Her katta farklı projelerin görülebileceği sergi Türkiye'de görmeye pek alışık olmadığımız türden. 1. katta bulunan 'Kuşatılma' projesi, 100den fazla mekanda 360 derece yapılmış çekimleri ile profesyonelce yapılmış ses kayıtlarının birleşmesinden oluşuyor ve insanı bir fotoğrafın yapabileceğinden çok uzaklara götürüyor, çevreliyor. KALAN müziğin projeye desteği de yadsınamaz cinsten. Proje yürütenlerden Sarah Kenderdine ise çok mütevazi ve sempatik bir kişi. Açılış sayesinde tanışma şerefine de eriştik kendisiyle.

Diğer katlara gelecek olursak... Onlar hakında ayrıntılı bilgi vermiyorum, sadece 1-2 kelime ile özetliyorum. Mrv 'Çıldırırsın!' dedi ama 2-3. katta olan havuzu kolonlarıyla eve götürmek istedim, 4. katta olan 'Mom' projesini ise acayip kıskandım. Hele 5. kata geldiğimizde bizi karşılayan 'Matrix II' interaksiyona girebildiğimizden olucak favorim(iz) oldu. Katı farklı yönlerde defalarca arşınladıktan sonra, ben ortalığı dağıtmadan çıkmamız gerekti... 6. kat projesi ise bana az biraz ağır geldi.
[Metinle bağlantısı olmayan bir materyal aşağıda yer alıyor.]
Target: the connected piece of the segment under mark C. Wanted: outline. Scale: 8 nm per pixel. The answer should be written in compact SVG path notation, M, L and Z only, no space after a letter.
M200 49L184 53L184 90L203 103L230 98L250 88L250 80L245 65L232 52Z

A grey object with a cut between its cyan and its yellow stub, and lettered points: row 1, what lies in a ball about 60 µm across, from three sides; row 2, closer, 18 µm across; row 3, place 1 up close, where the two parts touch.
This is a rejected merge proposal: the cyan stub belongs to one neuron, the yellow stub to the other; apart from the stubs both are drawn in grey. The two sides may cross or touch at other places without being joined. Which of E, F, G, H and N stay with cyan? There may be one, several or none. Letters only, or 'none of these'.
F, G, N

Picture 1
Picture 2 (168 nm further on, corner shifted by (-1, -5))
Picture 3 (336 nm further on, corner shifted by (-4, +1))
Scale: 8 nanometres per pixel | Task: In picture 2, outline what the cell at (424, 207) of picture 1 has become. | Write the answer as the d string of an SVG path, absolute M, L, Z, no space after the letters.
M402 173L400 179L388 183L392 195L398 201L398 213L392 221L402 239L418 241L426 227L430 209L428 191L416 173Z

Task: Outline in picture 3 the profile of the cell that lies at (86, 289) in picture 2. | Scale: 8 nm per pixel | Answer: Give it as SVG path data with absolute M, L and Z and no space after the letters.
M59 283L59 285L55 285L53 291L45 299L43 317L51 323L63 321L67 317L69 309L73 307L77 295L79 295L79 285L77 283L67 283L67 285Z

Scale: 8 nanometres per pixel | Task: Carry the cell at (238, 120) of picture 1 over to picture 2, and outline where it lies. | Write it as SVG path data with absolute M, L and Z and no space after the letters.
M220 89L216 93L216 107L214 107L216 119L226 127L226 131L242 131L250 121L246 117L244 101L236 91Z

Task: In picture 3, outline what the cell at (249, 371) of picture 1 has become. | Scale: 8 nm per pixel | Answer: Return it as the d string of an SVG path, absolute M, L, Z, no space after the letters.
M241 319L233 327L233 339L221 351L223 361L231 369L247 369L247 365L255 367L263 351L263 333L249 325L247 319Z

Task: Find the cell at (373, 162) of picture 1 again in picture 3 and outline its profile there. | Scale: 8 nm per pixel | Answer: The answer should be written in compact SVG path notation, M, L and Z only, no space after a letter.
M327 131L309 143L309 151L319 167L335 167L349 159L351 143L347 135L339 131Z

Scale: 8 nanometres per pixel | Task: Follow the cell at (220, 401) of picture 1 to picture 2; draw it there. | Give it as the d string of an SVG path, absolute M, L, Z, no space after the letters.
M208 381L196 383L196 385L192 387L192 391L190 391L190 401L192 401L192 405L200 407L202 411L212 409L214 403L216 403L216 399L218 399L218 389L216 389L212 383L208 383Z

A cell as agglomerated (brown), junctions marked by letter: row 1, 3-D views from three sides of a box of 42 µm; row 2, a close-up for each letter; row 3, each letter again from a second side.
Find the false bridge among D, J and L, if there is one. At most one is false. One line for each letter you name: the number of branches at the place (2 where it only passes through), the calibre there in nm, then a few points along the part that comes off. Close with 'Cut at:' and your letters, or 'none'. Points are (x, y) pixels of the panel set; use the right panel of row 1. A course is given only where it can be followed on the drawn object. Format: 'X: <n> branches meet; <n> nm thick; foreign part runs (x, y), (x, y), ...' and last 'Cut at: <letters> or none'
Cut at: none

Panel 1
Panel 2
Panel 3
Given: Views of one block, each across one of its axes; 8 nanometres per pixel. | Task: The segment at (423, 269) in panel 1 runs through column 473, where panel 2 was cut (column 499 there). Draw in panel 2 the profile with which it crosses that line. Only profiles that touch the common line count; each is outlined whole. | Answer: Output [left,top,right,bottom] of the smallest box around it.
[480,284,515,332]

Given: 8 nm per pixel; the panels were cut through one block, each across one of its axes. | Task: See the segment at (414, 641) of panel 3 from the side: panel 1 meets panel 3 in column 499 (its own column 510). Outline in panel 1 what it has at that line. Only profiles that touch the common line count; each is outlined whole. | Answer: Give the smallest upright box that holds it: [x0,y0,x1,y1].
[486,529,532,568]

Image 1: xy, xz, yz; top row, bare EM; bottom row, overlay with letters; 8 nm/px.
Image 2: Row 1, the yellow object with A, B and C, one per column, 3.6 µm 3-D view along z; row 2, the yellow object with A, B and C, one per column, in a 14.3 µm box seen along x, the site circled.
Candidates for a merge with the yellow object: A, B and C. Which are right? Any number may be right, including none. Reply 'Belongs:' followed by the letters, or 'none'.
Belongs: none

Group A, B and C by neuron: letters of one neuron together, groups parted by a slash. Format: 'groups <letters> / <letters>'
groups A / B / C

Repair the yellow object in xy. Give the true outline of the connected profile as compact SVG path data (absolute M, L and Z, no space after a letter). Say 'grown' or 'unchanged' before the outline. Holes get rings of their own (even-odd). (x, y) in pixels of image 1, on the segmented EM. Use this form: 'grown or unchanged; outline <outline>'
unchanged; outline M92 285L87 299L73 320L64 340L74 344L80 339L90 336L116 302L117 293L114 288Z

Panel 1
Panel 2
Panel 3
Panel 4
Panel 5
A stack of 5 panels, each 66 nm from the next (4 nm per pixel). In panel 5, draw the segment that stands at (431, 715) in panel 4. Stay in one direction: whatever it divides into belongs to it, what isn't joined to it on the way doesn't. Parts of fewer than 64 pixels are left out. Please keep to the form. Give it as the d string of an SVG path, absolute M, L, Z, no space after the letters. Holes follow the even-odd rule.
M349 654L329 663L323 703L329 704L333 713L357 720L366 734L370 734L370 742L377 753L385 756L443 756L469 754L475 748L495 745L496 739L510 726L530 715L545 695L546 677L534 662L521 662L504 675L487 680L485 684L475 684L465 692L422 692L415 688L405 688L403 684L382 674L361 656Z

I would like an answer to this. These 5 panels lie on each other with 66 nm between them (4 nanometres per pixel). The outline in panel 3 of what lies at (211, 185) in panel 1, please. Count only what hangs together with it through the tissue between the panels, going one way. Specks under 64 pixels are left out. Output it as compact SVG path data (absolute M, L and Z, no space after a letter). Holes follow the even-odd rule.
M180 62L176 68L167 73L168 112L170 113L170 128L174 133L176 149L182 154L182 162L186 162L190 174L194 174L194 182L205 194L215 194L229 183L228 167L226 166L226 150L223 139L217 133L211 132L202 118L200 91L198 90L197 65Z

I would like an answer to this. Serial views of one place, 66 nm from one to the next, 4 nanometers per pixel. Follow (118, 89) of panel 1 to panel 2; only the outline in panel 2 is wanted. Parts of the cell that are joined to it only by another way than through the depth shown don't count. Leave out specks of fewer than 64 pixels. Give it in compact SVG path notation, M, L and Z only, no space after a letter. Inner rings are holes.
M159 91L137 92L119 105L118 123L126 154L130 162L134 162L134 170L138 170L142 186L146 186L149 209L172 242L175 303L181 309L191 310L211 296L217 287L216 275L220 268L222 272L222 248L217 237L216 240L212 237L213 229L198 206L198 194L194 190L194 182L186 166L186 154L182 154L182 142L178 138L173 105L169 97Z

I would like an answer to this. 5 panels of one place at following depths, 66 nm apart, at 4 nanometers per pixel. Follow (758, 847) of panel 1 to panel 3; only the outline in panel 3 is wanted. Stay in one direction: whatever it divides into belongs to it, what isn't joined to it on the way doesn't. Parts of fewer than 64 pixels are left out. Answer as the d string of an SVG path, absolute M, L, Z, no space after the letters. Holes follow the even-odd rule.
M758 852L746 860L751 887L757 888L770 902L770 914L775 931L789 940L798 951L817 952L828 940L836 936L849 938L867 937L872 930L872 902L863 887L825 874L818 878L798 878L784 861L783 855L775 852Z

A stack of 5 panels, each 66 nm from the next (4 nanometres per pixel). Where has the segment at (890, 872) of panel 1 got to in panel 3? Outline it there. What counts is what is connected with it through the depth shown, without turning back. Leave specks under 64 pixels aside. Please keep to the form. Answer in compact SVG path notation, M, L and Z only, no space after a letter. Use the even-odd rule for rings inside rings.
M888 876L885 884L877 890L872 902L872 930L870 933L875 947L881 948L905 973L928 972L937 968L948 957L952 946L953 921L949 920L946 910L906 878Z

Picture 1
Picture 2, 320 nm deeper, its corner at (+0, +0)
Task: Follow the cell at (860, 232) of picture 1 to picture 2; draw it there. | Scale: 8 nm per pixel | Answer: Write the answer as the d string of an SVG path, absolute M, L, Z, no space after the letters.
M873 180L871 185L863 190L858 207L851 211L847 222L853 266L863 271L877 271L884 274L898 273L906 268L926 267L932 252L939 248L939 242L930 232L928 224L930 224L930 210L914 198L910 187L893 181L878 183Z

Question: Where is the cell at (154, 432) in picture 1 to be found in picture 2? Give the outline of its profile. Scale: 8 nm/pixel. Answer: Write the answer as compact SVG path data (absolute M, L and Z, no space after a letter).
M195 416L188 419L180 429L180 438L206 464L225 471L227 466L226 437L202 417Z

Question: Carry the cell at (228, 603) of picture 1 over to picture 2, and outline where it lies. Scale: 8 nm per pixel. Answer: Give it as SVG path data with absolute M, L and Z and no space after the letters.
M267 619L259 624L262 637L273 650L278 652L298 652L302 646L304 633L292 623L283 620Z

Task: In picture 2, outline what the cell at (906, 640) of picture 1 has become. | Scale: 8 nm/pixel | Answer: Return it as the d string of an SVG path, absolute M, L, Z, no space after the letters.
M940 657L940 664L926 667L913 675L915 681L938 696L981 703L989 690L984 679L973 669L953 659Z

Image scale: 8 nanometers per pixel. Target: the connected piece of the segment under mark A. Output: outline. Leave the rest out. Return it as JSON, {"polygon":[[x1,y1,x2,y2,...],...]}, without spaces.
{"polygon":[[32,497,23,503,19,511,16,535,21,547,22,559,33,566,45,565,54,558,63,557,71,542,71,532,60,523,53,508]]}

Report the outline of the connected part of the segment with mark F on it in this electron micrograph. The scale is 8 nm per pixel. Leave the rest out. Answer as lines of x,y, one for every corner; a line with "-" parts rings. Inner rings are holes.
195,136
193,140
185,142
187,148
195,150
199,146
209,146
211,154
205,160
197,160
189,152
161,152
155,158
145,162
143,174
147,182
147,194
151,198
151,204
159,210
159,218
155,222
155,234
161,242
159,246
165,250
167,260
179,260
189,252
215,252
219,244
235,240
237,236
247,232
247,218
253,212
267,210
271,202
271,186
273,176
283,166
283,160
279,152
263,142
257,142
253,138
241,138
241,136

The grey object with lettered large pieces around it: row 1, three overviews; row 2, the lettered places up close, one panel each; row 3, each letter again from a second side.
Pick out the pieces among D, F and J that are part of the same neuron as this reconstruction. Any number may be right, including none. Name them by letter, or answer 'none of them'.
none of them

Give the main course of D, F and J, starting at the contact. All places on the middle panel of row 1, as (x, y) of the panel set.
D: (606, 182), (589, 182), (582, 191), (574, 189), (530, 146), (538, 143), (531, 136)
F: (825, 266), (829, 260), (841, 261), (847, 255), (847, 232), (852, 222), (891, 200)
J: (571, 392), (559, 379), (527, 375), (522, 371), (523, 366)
9 Ekim'e kadar sürecek sergiye mutlaka gidilmeli. Hatta bana bir kere yetmedi, ziyaretimi ne zaman tekrarlasam diye düşünüyorum. Sergi çıkışı Lebnon'da baş aşçının tavsiyesi ile 'Hurmalı Tavuk' yemekte aynı şekilde tekrarlanabilir. Kırk yıl düşünsem aklıma gelmezdi! Hurma tavuğa nasıl bu kadar yakışabilir?

5 Haziran 2010 Cumartesi

'Söyle Rabbin kimse O'na tapayım!'



Mekanlar tanıdık, insanlar tanıdık, durumlar hepsinden tanıdık.
Uzak ihtimal, o kadar sade ve içten ki, film izliyor gibi hissetmiyor insan kendini. İstanbul Galata'da bir caminin genç müezzini olan Musa ile rahibe olmak isteyen bir genç kızın, Clara'nın karşılaşması ve aralarındaki durumun hikayesi belki her gün karşımıza çıkacak cinsten değil ama böyle bir şey olsa ne kadar uç bir örnek olur diye aklımızdan geçecek cinsten. İnsanlık halleri bu kadar yalın ve doğru anlatılır gibime geliyor. Film resmen '...hayat işte bu ya..' dedirtti. Dışardaki bütün bu kalabalığa rağmen aslında ne kadar yalnız olduğumuzu bi kere daha farketmemi sağladı filmin sessiz akışı... Bu arada Görkem Yeltan'ın oyunculuğu süper, Nadir Sarıbacak'ın oyunculuğu onu gerçekten de müezzin sandıracak cinsten. Pek çok beğendim.